Maizie called out as she hurried over to the Parish Secretary: “Hi Adeline, I can tell I’m here not a moment too soon! Why… that bunting needs to come down –"
Smiling coolly in greeting, Adeline launched into orders: “Can you grab that box of preloved items and sort it out onto the table there? They’ll need $1, $2 and $5 stickers.”
Maizie’s smile dropped instantly. “Actually, I’d prefer to -"
“Maizie, please.” The secretary continued to arrange the baked goods for the food stall.
Grumbling, Maizie slowly unpacked the box. She considered each item before pricing. Those she wanted, she marked for $1 and placed aside to collect later. Itching to vent, she abandoned her post and bustled over to the amateur artist arranging canvasses and easels.
“Hi Jenny Wren!” She greeted, glancing at the paintings. “Oh dear, those landscapes are dreary! I wonder if you’ll sell any.” Conspiratorial with the unresponsive parishioner, Maizie continued: “That Adeline - giving orders! My fears against employing an outsider were justified. Why, I heard Richard insisted she be hired. Insisted! Now, why would that be?”

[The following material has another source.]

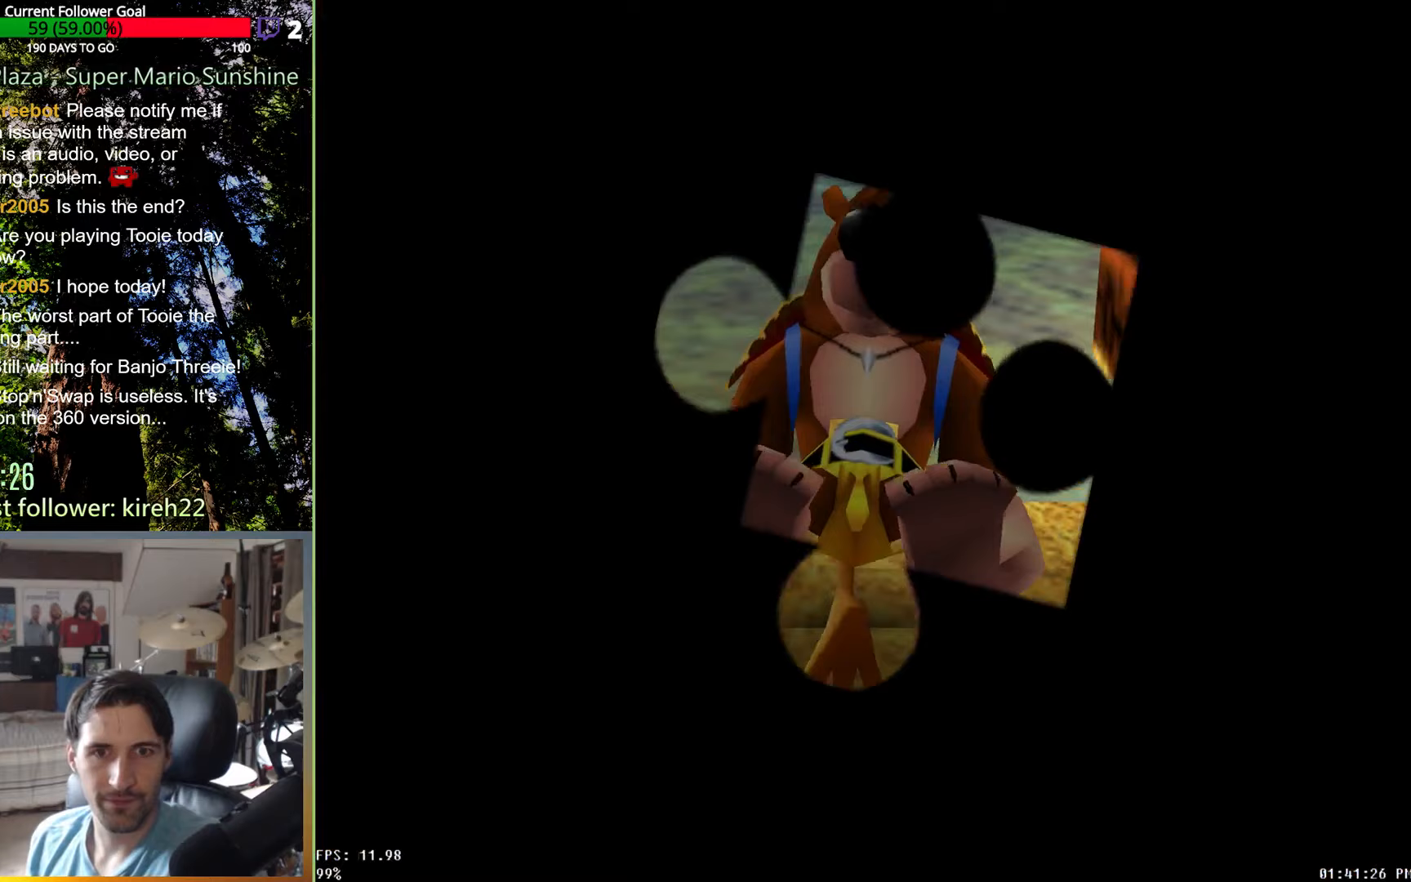
{"dt_ms": 500, "buttons": ["R2"], "left_stick": "up", "right_stick": "center", "events": []}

There was a deep cough behind her and Maizie whirled around. Cutting an imposing figure, Father Stephen smiled and requested she come to his office for a chat. “Ms Sotherland, how are you?” the priest asked once they were seated. Maizie relished attention and launched into a series of complaints. Father Stephen interrupted her. “Have you spoken with your sister yet?”
Maizie grimaced. “I know what the right thing to do is - but I don’t WANT to look after her.” She shuddered at the idea of caring for her sister with Multiple Sclerosis.
Father quoted memorised scripture: “Whoever knows the right thing to do and fails to do it, for him it is sin.” He leaned forward. “This will bring meaning and direction to your life, and leave less time for gossip.” He raised his hand at her indignant protest, “Now, Ms Sotherland, listen to me. I’ve noticed you cause dissension with your words. That’s not fitting to a Christian woman.”
Flustered, Maizie got to her feet. “Well, I never!”
“We’ve not finished our conversation, Ms Sotherland. Please sit down.”
Meekly, she sat.
“Apostle Paul warns us about those who walk in idleness, not busy at work, but busybodies. We are commanded and encouraged in the Lord Jesus Christ to do our work quietly and earn our own living. But let me inspire you, Maizie. Not neglecting to do good, and sharing what you have, are sacrifices pleasing to God. This is a great opportunity for you.”
After a pause, Maizie asked sullenly, “Can I go now?” The priest looked at her awhile longer, but Maizie avoided his gaze. He dismissed her wearily.
She marched from his office, looking neither left nor right as she stormed from the hall.
“Well!” She declared, blinking in the sunlight, “I know exactly what my decision’s going to be!”